Source:
"""

Obligatory “I can’t believe it’s already MARCH of 2024”. Truly, though, I can’t. It doesn’t help that our winter has been lame (but global warming isn’t real. Nope. No way), I feel like it hasn’t even started and yet the stupid trees have stupid buds. I absolutely loved every minute I spent snowboarding so far, I always do (even when conditions stink), but I want more. Also, I only managed one campout in the cold weather (on the coldest night of the year), and it didn’t even dip below 0 degrees Fahrenheit, which is a bummer. I was looking forward to trying out my newly made gear in the cold…

Right. My newly made gear. The point of this blog post, not complaining about the lack of winter.

I decided to start 2024 focusing on a few sewing projects because they occupy so much space in my Brain that it often makes it tough to focus on art (or sleep). It’s still a creative endeavor, so I consider it “studio time” or “work”, even though it’s not directly related to the whole drawing and tshirt designs and comics and “career” stuff. It does help me understand clothing, materials, fashion, design, and functionality, though, which helps with character design and world building. The original plan was to spend daytime studio hours sewing, and the evenings drawing either Inktober 52 prompts or working on turning IPMDT into a graphic novel. That didn’t entirely work, I tend to get obsessive about the things I’m working on and lose track of time, no matter what it is.

Anyway, there are still a handful of “small” sewing projects I want to hit at some point this year, but the three big ones were a new “EDC” (every day carry) bag, a new wool coat, and revisiting my wool “leg” duffle bag.

The three big sewing projects of 2024.

The Bandolier Belt Bag

I’m always searching for the best way to carry all the items I want to carry whenever I leave the house for any reason. It needs to be streamlined, not bulky (I want to be able to run and climb and punch and kick if I have to), and have easy access to all items. I want to be able to wear it whether I’m wearing a tshirt or one of my big wool coats, and I shouldn’t have to take it off to get in the car. I’ve used a variety of different bags as well as made some over the years, and the latest version is the bandolier belt bag. (Pictures of the whole thing being worn will be near the end of the post)

LED puck light/belt buckle. I just super glued a belt clip to the back. It works well, but it’s tap to turn on, rather than a switch, and it’s a bit too sensitive. Getting in and out of the car triggers it.

One of the two identical hip pouches, roughly 8″x8″x1″.

Zipper closure with a magnetic storm flap. The extra snaps are so I can fold the flap out of the way if I’m going in and out of the pocket frequently.

I made organizer inserts for each pouch. This one carries wallet items (cards, cash), a flashlight, a knife sharpener, Leatherman bit kit (and normally the Leatherman, but it’s currently in my coat for when I snowboard), roll of electrical tape, Altoids tin with petroleum jelly soaked cotton balls for firestarters, Altoids tin with some Sour Patch Kids (I have a type I diabetic son), and keys. I can squeeze my phone in, too, if I need to. There’s also a ferrocerium rod (“flint and steel”) on a tether still in the pouch.

Row of webbing on the inside front of the pouch, which I have my keys and hair bands on.

I made the organizers with a removeable, rigid insert so it maintains its shape and things don’t bunch up. It’s just a chunk of one of those flexible cutting boards.

The aforementioned ferrocerium rod tethered to that row of webbing.

"""

Directions:
Name the three big sewing projects of 2024 that the blog post on sewing projects lists. Rely only on the blog post for your answers.

(Extracted records)
"""

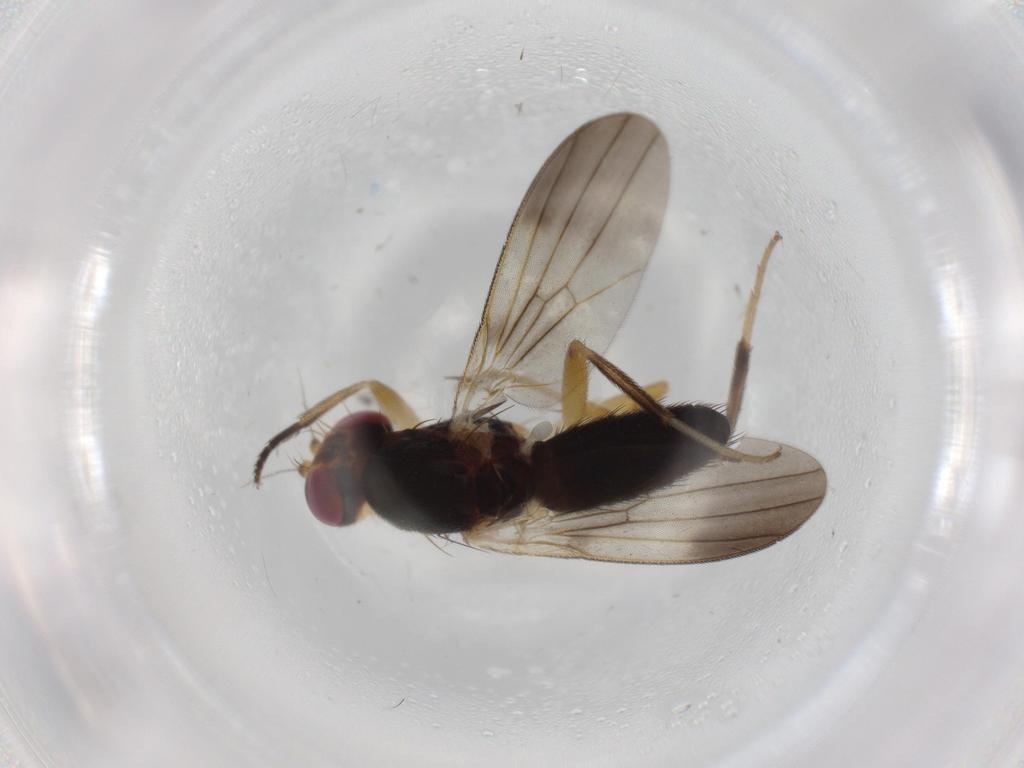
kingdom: Animalia
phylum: Arthropoda
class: Insecta
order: Diptera
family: Clusiidae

"""

Written response:
- A new "EDC" (every day carry) bag
- A new wool coat
- Revisiting the wool "leg" duffle bag